Extreme value theorem proof

Question

Let $f:\mathbb{R}\to\mathbb{R}$ and $$f(x)=x^2-\cos(x)$$

Prove using the definitions that $f$ achieves a minimum value.

So since $f$ is continuous by defintion it has has a minima and maxima on a closed interval.

Also we can see that $\displaystyle\lim_{x\to\pm \infty} f(x) = \infty$.

Therefore by the definition of limits we have that $\forall M$ $\exists K$ s.t. when $x > K$ we have that $f(x) > M$.

Let $M = 1$. Now by the Extreme value theorem there exists an $c \in [-K, K]$ s.t. $f(c) < f(x)$.

Since $M=1$ and by definition we have that $f(x) > M$

we can conclude that $f(c) < M < f(x)$.

Therefore $f(c) < f(x)$ $\forall x \in \mathbb{R}.$

Is this proof valid? My concern is the last part where I state that $f(c)<M.$ I'm not sure is this true? Any comments would be appreciated.

Answer 1

Your proof has the big idea of "choose a minimum from an interval where $f$ is definitely small", but it is not fully correct in its use of the fact.

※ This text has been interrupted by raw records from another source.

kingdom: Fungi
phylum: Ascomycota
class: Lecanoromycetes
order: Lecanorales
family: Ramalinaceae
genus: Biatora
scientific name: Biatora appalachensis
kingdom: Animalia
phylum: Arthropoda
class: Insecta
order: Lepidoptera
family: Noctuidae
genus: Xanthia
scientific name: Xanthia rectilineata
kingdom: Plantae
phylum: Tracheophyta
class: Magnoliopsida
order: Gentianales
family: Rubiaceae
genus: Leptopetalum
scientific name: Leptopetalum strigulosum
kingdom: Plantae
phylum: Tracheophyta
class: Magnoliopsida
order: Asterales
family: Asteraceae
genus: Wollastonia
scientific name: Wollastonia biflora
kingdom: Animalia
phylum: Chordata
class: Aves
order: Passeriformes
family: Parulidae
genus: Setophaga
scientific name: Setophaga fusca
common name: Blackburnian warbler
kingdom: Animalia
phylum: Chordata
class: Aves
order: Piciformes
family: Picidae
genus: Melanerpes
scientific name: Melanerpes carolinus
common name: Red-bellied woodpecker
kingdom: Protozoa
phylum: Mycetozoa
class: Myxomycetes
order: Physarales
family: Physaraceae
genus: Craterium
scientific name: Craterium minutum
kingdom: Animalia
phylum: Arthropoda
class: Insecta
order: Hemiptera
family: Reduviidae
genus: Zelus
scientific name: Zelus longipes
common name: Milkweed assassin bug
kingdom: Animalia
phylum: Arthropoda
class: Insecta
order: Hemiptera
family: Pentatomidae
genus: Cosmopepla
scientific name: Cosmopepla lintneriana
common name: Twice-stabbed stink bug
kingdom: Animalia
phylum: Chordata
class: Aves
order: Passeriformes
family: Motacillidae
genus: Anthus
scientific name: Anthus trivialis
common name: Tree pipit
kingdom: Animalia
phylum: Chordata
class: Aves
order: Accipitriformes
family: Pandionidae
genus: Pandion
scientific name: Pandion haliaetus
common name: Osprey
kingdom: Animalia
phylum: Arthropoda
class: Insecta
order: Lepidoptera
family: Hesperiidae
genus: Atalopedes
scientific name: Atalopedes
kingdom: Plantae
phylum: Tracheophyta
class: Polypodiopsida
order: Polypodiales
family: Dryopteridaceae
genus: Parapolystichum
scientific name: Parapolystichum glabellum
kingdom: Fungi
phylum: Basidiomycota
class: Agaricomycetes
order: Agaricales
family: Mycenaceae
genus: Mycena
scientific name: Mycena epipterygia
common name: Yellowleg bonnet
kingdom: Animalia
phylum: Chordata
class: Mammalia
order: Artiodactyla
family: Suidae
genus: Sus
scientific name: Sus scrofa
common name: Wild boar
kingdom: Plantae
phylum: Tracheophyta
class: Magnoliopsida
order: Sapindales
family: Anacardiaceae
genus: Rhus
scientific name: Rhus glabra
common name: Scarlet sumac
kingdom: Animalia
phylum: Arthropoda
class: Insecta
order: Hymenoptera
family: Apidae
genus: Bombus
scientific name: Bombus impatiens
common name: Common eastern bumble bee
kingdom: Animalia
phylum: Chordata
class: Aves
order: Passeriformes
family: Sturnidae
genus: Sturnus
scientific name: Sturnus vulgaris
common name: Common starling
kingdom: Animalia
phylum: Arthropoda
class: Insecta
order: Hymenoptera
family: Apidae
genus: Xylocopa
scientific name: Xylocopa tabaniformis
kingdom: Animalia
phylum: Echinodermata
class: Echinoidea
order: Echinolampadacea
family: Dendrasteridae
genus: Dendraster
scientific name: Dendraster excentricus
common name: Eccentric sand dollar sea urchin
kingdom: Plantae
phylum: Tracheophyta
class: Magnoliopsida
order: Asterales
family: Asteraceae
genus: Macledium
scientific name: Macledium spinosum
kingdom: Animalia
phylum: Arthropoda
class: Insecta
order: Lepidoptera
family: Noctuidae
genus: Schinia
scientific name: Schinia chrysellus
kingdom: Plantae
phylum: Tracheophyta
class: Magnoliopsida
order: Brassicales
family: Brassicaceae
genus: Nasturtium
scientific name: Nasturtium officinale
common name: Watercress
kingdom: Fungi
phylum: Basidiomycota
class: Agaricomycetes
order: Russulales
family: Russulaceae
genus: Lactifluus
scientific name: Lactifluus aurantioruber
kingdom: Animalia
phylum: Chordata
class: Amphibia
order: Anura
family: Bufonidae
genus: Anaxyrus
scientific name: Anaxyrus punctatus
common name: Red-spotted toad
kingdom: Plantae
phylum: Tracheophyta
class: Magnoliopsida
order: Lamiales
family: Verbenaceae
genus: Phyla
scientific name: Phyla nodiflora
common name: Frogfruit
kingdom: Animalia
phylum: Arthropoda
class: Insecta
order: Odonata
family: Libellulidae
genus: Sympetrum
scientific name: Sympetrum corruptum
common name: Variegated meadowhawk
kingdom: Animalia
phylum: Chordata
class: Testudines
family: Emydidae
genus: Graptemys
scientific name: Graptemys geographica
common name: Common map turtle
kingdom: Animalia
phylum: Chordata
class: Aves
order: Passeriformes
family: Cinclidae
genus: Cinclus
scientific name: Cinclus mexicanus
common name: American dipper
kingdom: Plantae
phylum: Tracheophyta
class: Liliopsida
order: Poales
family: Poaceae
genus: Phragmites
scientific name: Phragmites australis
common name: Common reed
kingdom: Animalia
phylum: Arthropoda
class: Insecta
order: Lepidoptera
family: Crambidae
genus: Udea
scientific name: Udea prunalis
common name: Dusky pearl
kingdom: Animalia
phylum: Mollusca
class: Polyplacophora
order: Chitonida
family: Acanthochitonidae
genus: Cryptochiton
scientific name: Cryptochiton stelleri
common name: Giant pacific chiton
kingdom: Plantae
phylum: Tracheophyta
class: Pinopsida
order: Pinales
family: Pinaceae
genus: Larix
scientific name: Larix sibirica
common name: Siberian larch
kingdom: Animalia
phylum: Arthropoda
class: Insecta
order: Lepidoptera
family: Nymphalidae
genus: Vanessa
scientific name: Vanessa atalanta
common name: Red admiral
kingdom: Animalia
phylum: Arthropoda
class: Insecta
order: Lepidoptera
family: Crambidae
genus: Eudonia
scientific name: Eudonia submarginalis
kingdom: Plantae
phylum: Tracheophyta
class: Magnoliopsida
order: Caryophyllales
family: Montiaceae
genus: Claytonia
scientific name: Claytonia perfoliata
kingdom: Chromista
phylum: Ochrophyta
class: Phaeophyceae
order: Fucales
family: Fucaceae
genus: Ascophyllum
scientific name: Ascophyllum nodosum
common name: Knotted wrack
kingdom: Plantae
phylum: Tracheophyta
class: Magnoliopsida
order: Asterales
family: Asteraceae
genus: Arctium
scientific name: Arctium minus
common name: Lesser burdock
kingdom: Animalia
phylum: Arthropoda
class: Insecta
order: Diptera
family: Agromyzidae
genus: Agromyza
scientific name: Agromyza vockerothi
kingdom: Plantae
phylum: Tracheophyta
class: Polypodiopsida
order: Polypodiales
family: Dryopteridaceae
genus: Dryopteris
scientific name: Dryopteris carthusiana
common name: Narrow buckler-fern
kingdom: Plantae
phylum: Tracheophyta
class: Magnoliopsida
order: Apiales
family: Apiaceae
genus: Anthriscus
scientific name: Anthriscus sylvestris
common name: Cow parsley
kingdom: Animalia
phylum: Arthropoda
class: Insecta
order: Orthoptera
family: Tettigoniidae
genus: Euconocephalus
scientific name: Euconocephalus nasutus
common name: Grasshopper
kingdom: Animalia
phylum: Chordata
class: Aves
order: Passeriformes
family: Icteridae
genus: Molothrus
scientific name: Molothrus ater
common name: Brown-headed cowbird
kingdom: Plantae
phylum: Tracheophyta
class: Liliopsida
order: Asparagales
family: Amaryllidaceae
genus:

The start of the proof is good: let's take some $K$ such that if $|x| > K$ then $f(x) > 1$. However, then you start to lose all quantifiers from your proof and things go wrong. The next step you suggest is to pick some $c\in [-K,K]$ minimizing $x$ over that interval. That means that $$f(c) \leq f(x)$$ for all $x\in [-K, K]$. At this stage recall your goal: You want to show that $f(c) \leq f(x)$ for all $x$. Note too that your argument, as is common in analysis, divides into two cases: "small" $x$ in $[-K,K]$ and "big" $x$ which are not - and it is vitally important to make this distinction clear in your proof writing, and I think the failure of your proof to do so is likely the cause of its flaw.

Okay, so you already know your goal whenever $x\in [-K,K]$. Sensibly, you move on to handling those $x$ that are not in $[-K,K]$ and you state the one thing you know: $$1 < f(x)$$ for all $x$ not in $[-K,K]$. Then you miss a step: we need to show that $f(c)\leq 1$ in order to imply that $f(c) \leq f(x)$ for $x$ not in $[-K,K]$ by transitivity - but you offer no argument to prove that, oh no!

Note that this is not just a stylistic critique: something really could go wrong at this step. What if we had been handed $f(x) = 17 + (x - 10)^2$? That function clearly obtains its minimum at $x=10$ - and, if we follow your argument, we see that it's fair enough to say that $f(x) > 1$ if $|x| > 1$. Okay, so we then minimize $f$ on $[-1,1]$ and see that $f(1)$ is the minimum on that interval - but $f(1) = 98$ and isn't the minimum, so our argument failed! We didn't find the minimum. The trouble is that $1$ is a terrible choice of lower bound - the function never gets that small, so saying $f(x) > 1$ is a completely useless statement - but the function in your question, of course, is different: it really does obtain small values; for instance, $f(0) = -1$. Let's use this.

Remember that $f(c) \leq f(x)$ for any $x \in [-K,K]$. Well, we know that $f(0)=-1$ and $0\in [-K,K]$ irrespective of what $K$ is. So $f(c) \leq f(0) = -1$ by definition. Then we can see that for any $x$ not in $[-K, K]$ we would have $f(c) \leq -1 < 1 < f(x)$ - and thus we are done.

Answer 2

Your proof is basically correct, although a little confusing. I'd argue it as follows:

Consider $f(0)=1$. Note that when $|x|>2$, $|f(x)|>|x^2|-1>2^2-1=3$. So, the minimum of the function on the range $[-2,2]$ is the minimum of the function as a whole. Then, your argument proceeds from here.

Answer 3

Your proof is essentially correct.

I think you could make it clearer by quantifying the variables in all your formulas. For example, "$f(x) > M$" is more clear as "$f(x) > M$ for all $x\in S$" (for the appropriate set $S$). This could help in a couple places. In particular, this will help where you wrote "by the extreme value theorem there exists $c\in[-K,K]$ s.t. $f(c) < f(x)$." I think what you really meant here is "$f(c) < f(x)$ for all $x\in [-K,K]$."

You chose the number $K$ so that $x\in[-K,K] \implies f(x)<M$. Since $c$ was chosen from $[-K,K]$, that is your proof that $f(c)<f(M)$.